# custom recovery for the wingray?



## jellybellys (Apr 3, 2012)

can't seem to find any... but I know there must be some out there... but everything is labelled for the stingray.


----------



## huntken (Jun 6, 2011)

All the same, Stingray works on Wingray with no problem.


----------



## jellybellys (Apr 3, 2012)

OK thank you

Sent from my Iconia A500 using RootzWiki


----------



## moosc (Jun 15, 2011)

where's the touch recovery

Sent from my Xoom using Tapatalk


----------



## huntken (Jun 6, 2011)

moosc said:


> where's the touch recovery
> 
> Sent from my Xoom using Tapatalk


Koush hasn't made one, I along with a few others have asked but I don't think he feels it's worth the time or effort. Unfortunate I guess. Maybe someone else can slap together a nice version.


----------



## justrootit (Jun 6, 2012)

Here's a touch recovery from Team EOS. Work flawlessly on my win gray

http://forum.xda-developers.com/showthread.php?t=1604014

Sent from my Xoom using RootzWiki......Just Root It!!!!


----------



## simonbarsinistr (Dec 23, 2011)

I use team Rogues touch recovery on my wingray. No problems with it so far.

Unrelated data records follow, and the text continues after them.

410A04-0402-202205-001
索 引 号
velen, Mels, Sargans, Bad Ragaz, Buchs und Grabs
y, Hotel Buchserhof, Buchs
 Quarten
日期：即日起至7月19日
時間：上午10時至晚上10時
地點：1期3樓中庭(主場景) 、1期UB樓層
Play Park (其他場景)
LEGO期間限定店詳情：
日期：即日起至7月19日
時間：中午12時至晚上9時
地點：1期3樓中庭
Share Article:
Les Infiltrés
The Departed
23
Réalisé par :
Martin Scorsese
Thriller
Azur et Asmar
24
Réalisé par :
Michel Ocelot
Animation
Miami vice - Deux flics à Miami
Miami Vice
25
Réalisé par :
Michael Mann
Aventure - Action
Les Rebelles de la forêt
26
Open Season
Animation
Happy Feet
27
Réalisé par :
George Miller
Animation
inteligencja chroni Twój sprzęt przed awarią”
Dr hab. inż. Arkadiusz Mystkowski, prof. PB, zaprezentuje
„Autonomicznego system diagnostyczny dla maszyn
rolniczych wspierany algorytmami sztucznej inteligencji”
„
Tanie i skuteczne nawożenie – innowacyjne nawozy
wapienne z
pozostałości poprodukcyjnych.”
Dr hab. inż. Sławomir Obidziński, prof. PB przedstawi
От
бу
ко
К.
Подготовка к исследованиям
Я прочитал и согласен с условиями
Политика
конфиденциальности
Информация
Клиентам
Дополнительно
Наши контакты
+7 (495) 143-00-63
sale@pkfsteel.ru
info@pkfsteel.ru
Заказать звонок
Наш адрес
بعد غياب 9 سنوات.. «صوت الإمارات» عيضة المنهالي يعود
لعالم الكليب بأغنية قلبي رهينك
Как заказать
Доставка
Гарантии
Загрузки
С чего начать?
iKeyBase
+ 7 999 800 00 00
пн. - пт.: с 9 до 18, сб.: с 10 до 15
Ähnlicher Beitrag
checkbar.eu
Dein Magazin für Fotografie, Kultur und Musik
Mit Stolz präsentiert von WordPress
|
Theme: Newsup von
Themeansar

http://rootzwiki.com/index.php?/topic/3246-CWM-Rogue-Touch-Recovery-V1.5.0-(Updated-5/6/12)#entry75073

Tapatalk 2 on my Eclipsed Bionic


----------



## mKiller82 (Jun 15, 2011)

Someone that has experience should port the awesome Team Win recovery to the Xoom. Love that recovery on my Nexus. So much better than CWR.

Sent from my Galaxy Nexus using RootzWiki


----------